When I was losing weight I reduced my calories and skipped meals and fasted and took proplus if I needed calorie free energy, eg before training. I do eat enough calories though and I’m not unwell or underweight.

I guess what I’m asking is, when does it become a problem? My BMI is around 20 now and I feel like I still could do with toning up a bit more, but I feel so accomplished and proud of myself when I resist temptation and skip a meal and my weight is literally all I think about now. I felt so much more confident training aswell which sort of fuelled it too. I don’t have an eating disorder but how do I stop my weight being such a big thing in my life? It’s literally all I think about now (do I look fat in this, how much do I weigh today, how much do I need to lose this week, was I better at training, did I feel better because I’m skinnier, should I eat that or should I skip it, I feel so much better because I didn’t cave in and eat it,,, those sort of thoughts)

it’s consuming my life now! How do you stop it being so obsessive and make it be part of your life rather than your whole life? cheers x

OP posts:
1hyuny · 13/01/2023 13:26

Sounds like you do have an eating disorder. The fact you're said twice in your post that you don't highlights denial to me. Seek help from your GP. Stop taking proplus too .

DaisyDreaming · 13/01/2023 13:29

You sound like you have tipped over into eating disorder territory or are well on your way. The good thing is your recognising that it’s becoming a problem and your wanting to break the cycle. I don’t have any good advice but I believe BEAT have a helpline. Please do reach out to them, even if you don’t class yourself as having an eating disorder, they would be more than happy to help you now rather than in a years time when your complete lost in an ED. The earlier you try and break this cycle and have some help then the easier it will be. EDs come in all different forms, not just anorexia and bulimia like people think of.

takealettermsjones · 13/01/2023 13:40

Gently, I think you do have an eating disorder. It isn't normal to feel really proud of yourself for skipping a meal, or for weight tracking to be all you think about. As PPs have said please reach out to Beat or your GP and get some support.

Laurdo · 13/01/2023 13:45

I'd say you already have a problem.
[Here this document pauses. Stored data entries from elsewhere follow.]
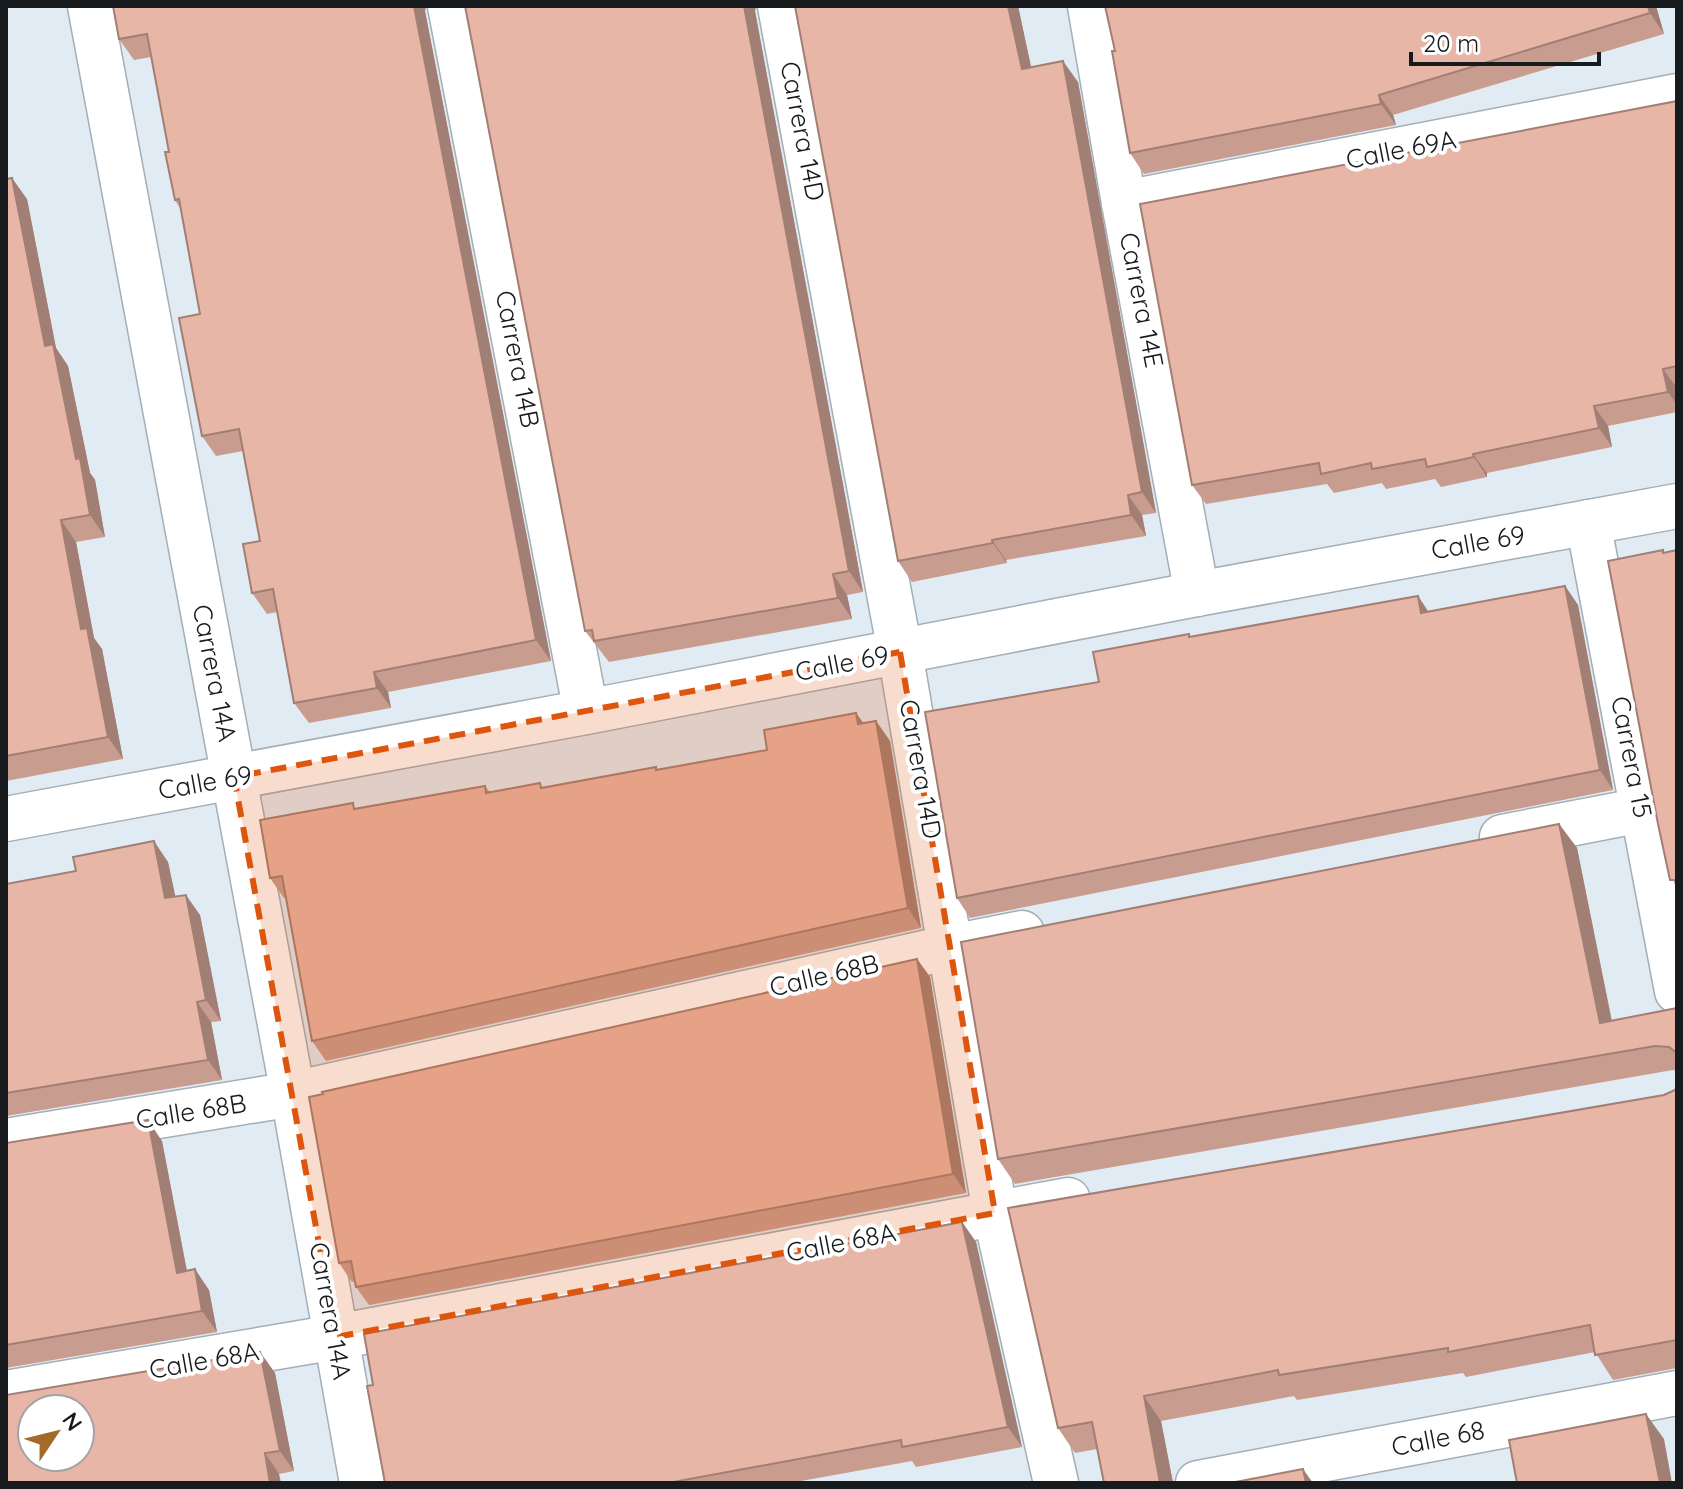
<svg xmlns="http://www.w3.org/2000/svg" width="1683" height="1489" font-family="Quicksand,sans-serif">
<style>
.lines{fill:none;stroke-linecap:round;stroke-linejoin:round}
.minor-casing{stroke:#a4aeb6;stroke-width:47}
.minor{stroke:#fff;stroke-width:44}
.wall{fill:#c89d8f}
.shaded-wall{fill:#a27f74}
.building{fill:#e8b6a6;stroke:#a27f74;stroke-width:2;fill-rule:evenodd}
.marked{fill:#de560d;fill-opacity:0.2;stroke:#de560d;stroke-width:6;stroke-dasharray:16 10;stroke-linejoin:round}
.labels{text-anchor:middle;dominant-baseline:central;stroke-width:8;stroke-linejoin:round;paint-order:stroke}
.street-label{font-size:26px;fill:#171b1e;stroke:#fff}
</style>
<rect width="100%" height="100%" fill="#e1ebf3"/>
<g class="lines">
<defs>
<g id="minor">
<polyline points="90,6 293,1094 362,1483"/>
<polyline points="450,6 586,712"/>
<polyline points="780,6 900,652 995,1213 1056,1483"/>
<polyline points="1090,6 1124,203 1197,594"/>
<polyline points="1124,203 1677,96"/>
<polyline points="1588,522 1677,991"/>
<polyline points="6,819 586,712 1197,594 1677,506"/>
<polyline points="1502,837 1642,810"/>
<polyline points="6,1141 293,1094 951,947 1022,933"/>
<polyline points="6,1393 336,1337 1068,1200"/>
<polyline points="1198,1483 1677,1393"/>
</g>
</defs>
<use href="#minor" class="minor-casing"/>
<use href="#minor" class="minor"/>
</g>
<g class="wall">
<polygon points="113,6 426,6 425,11 551,661 388,692 391,708 309,723 294,703 277,612 267,614 252,593 260,541 243,451 216,456 202,436 200,314 180,208 175,200 169,152 151,57 134,60 119,39"/>
<polygon points="465,6 756,6 755,11 863,592 847,595 852,619 609,662 585,631"/>
<polygon points="1018,6 1031,67 1078,82 1156,513 1142,515 1146,536 1006,560 1007,563 912,582 898,561"/>
<polygon points="1105,6 1656,6 1664,34 1393,115 1396,125 1144,174 1130,153 1115,51"/>
<polygon points="1677,101 1677,412 1608,426 1612,447 1487,473 1487,477 1441,487 1435,479 1386,489 1382,483 1334,493 1327,484 1206,504 1192,485"/>
<polygon points="6,179 27,199 56,348 68,366 90,473 95,480 105,537 76,542 94,638 102,649 123,759 6,781"/>
<polygon points="1565,586 1578,605 1613,790 970,918 957,898 1189,634 1191,637 1418,596 1428,611"/>
<polygon points="876,721 890,741 921,928 326,1061 312,1041 286,898 284,898 270,878 485,786 490,792 544,788 656,767 658,770 767,750 864,723"/>
<polygon points="1559,824 1577,848 1612,1021 1677,1008 1677,1071 1673,1070 1015,1184 998,1159"/>
<polygon points="168,862 175,896 200,915 221,1021 211,1022 222,1080 6,1116 6,884"/>
<polygon points="917,959 930,977 966,1193 369,1305 356,1287 355,1281 352,1282 339,1263 323,1094"/>
<polygon points="1677,1087 1677,1368 1613,1380 1595,1352 1466,1377 1463,1373 1297,1400 1294,1396 1161,1421 1173,1483 1104,1483 1097,1449 1075,1453 1058,1428 1675,1090"/>
<polygon points="162,1141 187,1271 209,1290 217,1332 6,1368 6,1143"/>
<polygon points="962,1222 976,1242 1022,1447 916,1467 912,1461 790,1483 385,1483"/>
<polygon points="260,1352 275,1373 294,1471 279,1474 6,1483"/>
</g>
<g class="shaded-wall">
<polygon points="414,6 426,6 425,11 551,661 536,640"/>
<polygon points="744,6 756,6 755,11 863,592 849,571"/>
<polygon points="1008,6 1018,6 1036,90 1022,69"/>
<polygon points="1648,6 1656,6 1664,34 1650,13"/>
<polygon points="1063,61 1078,82 1156,513 1142,492"/>
<polygon points="1379,95 1393,115 1396,125 1381,104"/>
<polygon points="12,178 27,199 56,348 68,366 90,473 95,480 105,537 90,515 76,459 45,346"/>
<polygon points="1663,369 1677,388 1677,405 1668,392"/>
<polygon points="1594,406 1608,426 1612,447 1599,428"/>
<polygon points="1473,454 1487,473 1487,477 1474,457"/>
<polygon points="1128,495 1142,515 1146,536 1131,515"/>
<polygon points="61,520 76,542 94,638 102,649 123,759 108,737 81,629"/>
<polygon points="992,540 1006,560 1007,563 993,543"/>
<polygon points="833,574 847,595 852,619 838,598"/>
<polygon points="1565,586 1578,605 1613,790 1600,770"/>
<polygon points="1418,596 1431,616 1421,613"/>
<polygon points="374,672 388,692 391,708 377,688"/>
<polygon points="856,713 870,732 858,724"/>
<polygon points="876,721 890,741 921,928 908,908"/>
<polygon points="1559,824 1577,848 1617,1048 1600,1023"/>
<polygon points="154,841 168,862 180,918 165,898"/>
<polygon points="186,895 200,915 221,1021 206,1000"/>
<polygon points="917,959 930,977 966,1193 953,1174"/>
<polygon points="197,1002 211,1022 222,1080 208,1060"/>
<polygon points="148,1120 162,1141 191,1293 177,1273"/>
<polygon points="962,1222 976,1242 1022,1447 1008,1427"/>
<polygon points="195,1269 209,1290 217,1332 202,1311"/>
<polygon points="260,1352 275,1373 294,1471 280,1451"/>
<polygon points="1144,1396 1161,1421 1173,1483 1160,1483"/>
<polygon points="1646,1414 1664,1439 1672,1483 1660,1483"/>
<polygon points="265,1453 279,1474 281,1483 270,1483"/>
<polygon points="1303,1469 1313,1483 1306,1483"/>
</g>
<g class="building">
<polygon points="113,6 414,6 536,640 374,672 377,688 294,703 273,589 252,593 243,544 260,541 239,429 202,436 179,318 200,314 179,199 175,200 165,152 169,152 147,34 119,39"/>
<polygon points="465,6 744,6 849,571 833,574 838,598 594,641 592,630 585,631"/>
<polygon points="795,6 1008,6 1022,69 1063,61 1142,492 1128,495 1131,515 992,540 993,543 898,561"/>
<polygon points="1105,6 1648,6 1650,13 1379,95 1381,104 1130,153 1112,51 1115,51"/>
<polygon points="1677,101 1677,366 1663,369 1668,392 1594,406 1599,428 1473,454 1474,457 1427,467 1425,459 1372,469 1371,463 1321,474 1319,463 1192,485 1140,204"/>
<polygon points="12,178 45,346 53,344 76,459 80,458 90,515 61,520 81,629 87,628 108,737 6,756 6,179"/>
<polygon points="1663,550 1663,553 1677,550 1677,891 1675,880 1670,880 1658,824 1608,561"/>
<polygon points="1565,586 1600,770 957,898 925,712 1099,682 1093,652 1189,634 1189,637 1418,596 1421,613"/>
<polygon points="856,713 858,724 876,721 908,908 312,1041 282,876 270,878 260,820 353,803 354,809 485,786 486,793 540,783 541,788 656,767 656,770 767,750 764,730"/>
<polygon points="1559,824 1600,1023 1677,1008 1677,1053 1669,1047 1655,1046 998,1159 961,942"/>
<polygon points="154,841 165,898 186,895 206,1000 197,1002 208,1060 6,1093 6,884 76,871 73,857"/>
<polygon points="917,959 953,1174 356,1287 351,1261 339,1263 309,1097 323,1094 322,1092"/>
<polygon points="1677,1087 1677,1340 1595,1355 1590,1325 1448,1352 1448,1348 1279,1375 1278,1370 1144,1396 1160,1483 1104,1483 1092,1422 1058,1428 1008,1208 1664,1095 1675,1090"/>
<polygon points="148,1120 177,1273 195,1269 202,1311 6,1345 6,1143"/>
<polygon points="962,1222 1008,1427 902,1447 901,1440 668,1483 385,1483 367,1386 373,1385 364,1334"/>
<path d="M 260,1352 L 280,1451 L 265,1453 L 270,1483 L 6,1483 L 6,1395 ZM 32,1409 L 80,1409 L 80,1457 L 32,1457 Z"/>
<polygon points="1646,1414 1660,1483 1517,1483 1509,1440"/>
<polygon points="1303,1469 1306,1483 1230,1483"/>
</g>
<path class="marked" d="M 900,652 L 995,1213 L 336,1337 L 234,777 Z"/>
<g class="labels">
<g class="street-label">
<text transform="translate(803 131) rotate(79)">Carrera 14D</text>
<text transform="translate(1401 149) rotate(-11)">Calle 69A</text>
<text transform="translate(1142 300) rotate(79)">Carrera 14E</text>
<text transform="translate(518 359) rotate(79)">Carrera 14B</text>
<text transform="translate(1478 542) rotate(-10)">Calle 69</text>
<text transform="translate(842 663) rotate(-11)">Calle 69</text>
<text transform="translate(215 673) rotate(79)">Carrera 14A</text>
<text transform="translate(1632 757) rotate(79)">Carrera 15</text>
<text transform="translate(921 769) rotate(80)">Carrera 14D</text>
<text transform="translate(205 782) rotate(-10)">Calle 69</text>
<text transform="translate(824 975) rotate(-13)">Calle 68B</text>
<text transform="translate(191 1111) rotate(-9)">Calle 68B</text>
<text transform="translate(841 1242) rotate(-11)">Calle 68A</text>
<text transform="translate(331 1311) rotate(80)">Carrera 14A</text>
<text transform="translate(204 1360) rotate(-10)">Calle 68A</text>
<text transform="translate(1438 1438) rotate(-11)">Calle 68</text>
</g>
</g>
<rect width="1683" height="1489" fill="none" stroke="#171b1e" stroke-width="16"/>
<g transform="translate(56 1433) rotate(55)"><circle r="38" fill="#ffffff" stroke="#a2a4a5" stroke-width="2"/>
<path d="M0-6L14 30L0 20L-14 30Z" fill="#a36a28"/>
<text y="-12" font-size="22" font-weight="bold" text-anchor="middle" fill="#171b1e">N</text>
</g>
<path d="M1411 52v12h188v-12" fill="none" stroke="#171b1e" stroke-width="4"/>
<text x="1423" y="52" font-size="24" fill="#171b1e" stroke="#ffffff" stroke-width="6" paint-order="stroke">20 m</text>
</svg>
Skipping meals and feeling proud of it is disordered eating. Taking pro-plus for energy instead of fuelling your body properly is never a good idea.

You can tone up more without skipping meals and drastically cutting calories. I reduced fat and toned up while still eating around 2000 calories a day.
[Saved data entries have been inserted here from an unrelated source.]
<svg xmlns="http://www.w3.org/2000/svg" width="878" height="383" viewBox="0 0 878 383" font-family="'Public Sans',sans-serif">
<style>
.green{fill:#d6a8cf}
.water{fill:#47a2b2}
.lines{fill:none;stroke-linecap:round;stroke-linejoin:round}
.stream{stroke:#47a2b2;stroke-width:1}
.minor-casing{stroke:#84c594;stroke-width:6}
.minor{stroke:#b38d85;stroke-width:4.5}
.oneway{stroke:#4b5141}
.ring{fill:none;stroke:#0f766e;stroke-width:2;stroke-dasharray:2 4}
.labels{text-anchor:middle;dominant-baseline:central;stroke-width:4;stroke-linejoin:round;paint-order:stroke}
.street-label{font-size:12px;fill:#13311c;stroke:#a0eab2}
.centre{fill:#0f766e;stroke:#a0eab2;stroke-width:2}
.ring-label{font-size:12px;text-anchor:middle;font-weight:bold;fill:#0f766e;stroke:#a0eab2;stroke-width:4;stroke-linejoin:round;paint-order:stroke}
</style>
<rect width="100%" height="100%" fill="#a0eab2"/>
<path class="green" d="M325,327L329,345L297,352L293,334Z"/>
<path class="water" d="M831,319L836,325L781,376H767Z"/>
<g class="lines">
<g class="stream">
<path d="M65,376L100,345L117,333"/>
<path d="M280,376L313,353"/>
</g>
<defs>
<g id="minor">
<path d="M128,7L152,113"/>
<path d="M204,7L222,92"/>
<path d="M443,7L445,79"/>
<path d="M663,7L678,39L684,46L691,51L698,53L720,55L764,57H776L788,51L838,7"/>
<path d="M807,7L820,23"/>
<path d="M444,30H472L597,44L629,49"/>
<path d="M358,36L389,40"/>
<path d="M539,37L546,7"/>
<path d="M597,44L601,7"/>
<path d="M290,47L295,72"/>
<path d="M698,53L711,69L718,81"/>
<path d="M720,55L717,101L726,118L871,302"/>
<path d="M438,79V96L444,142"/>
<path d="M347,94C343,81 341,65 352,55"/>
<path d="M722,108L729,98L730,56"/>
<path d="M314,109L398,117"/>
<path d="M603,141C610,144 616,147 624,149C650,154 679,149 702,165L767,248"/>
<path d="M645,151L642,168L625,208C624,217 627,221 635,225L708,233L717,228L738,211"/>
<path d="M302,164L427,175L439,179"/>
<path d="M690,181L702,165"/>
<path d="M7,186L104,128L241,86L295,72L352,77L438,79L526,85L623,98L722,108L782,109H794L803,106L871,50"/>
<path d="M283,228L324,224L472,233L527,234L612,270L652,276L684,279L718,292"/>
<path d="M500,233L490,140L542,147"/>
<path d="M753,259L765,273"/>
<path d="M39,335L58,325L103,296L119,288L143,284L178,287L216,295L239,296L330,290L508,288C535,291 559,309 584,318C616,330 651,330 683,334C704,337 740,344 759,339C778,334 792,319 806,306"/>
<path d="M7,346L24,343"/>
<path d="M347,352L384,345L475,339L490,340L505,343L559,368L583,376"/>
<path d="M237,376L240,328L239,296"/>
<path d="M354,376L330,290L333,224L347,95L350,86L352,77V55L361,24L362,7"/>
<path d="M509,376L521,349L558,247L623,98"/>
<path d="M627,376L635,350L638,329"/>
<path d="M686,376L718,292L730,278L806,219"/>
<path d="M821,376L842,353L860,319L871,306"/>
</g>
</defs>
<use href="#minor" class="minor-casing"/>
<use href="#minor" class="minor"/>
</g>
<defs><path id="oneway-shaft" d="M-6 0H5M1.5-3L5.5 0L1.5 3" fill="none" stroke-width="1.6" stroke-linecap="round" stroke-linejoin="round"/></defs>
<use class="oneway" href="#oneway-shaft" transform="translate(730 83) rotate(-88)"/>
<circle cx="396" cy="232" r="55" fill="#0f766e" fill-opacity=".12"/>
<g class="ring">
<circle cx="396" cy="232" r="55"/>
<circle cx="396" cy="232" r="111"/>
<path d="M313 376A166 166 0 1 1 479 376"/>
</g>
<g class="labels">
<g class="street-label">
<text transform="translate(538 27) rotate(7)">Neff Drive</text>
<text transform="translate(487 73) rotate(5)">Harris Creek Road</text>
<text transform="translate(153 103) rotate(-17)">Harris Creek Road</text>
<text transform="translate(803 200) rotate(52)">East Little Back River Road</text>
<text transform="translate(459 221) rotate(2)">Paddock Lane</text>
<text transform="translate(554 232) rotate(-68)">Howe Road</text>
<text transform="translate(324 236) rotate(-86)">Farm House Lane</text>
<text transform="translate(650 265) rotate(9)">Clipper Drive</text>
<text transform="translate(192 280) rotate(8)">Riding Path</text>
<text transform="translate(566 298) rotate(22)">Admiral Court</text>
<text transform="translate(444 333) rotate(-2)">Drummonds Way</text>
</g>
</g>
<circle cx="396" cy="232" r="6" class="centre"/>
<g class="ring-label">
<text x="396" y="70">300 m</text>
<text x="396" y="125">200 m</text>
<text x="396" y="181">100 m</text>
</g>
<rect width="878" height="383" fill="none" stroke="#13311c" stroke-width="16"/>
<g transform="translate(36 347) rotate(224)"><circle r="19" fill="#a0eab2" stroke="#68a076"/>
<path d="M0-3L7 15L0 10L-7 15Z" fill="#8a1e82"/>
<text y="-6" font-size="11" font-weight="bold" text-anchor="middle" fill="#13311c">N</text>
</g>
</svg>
I've never been overweight but always wanted to be skinnier. I've cut calories and skipped meals and yes, the weight falls off but I didn't feel great. I'm now in the best shape I've ever been, I lift weights 5 times a week, I still eat at least 2000 a day, still go out for sinner and enjoy treat. I'm not super strict with myself and I feel healthy and happy. It did take me a lot of re-training to change my mindset and stop my previous bad eating habits.

It's more concerning that you participate in sports when you're not fuelling your body properly of giving it what it needs to repair.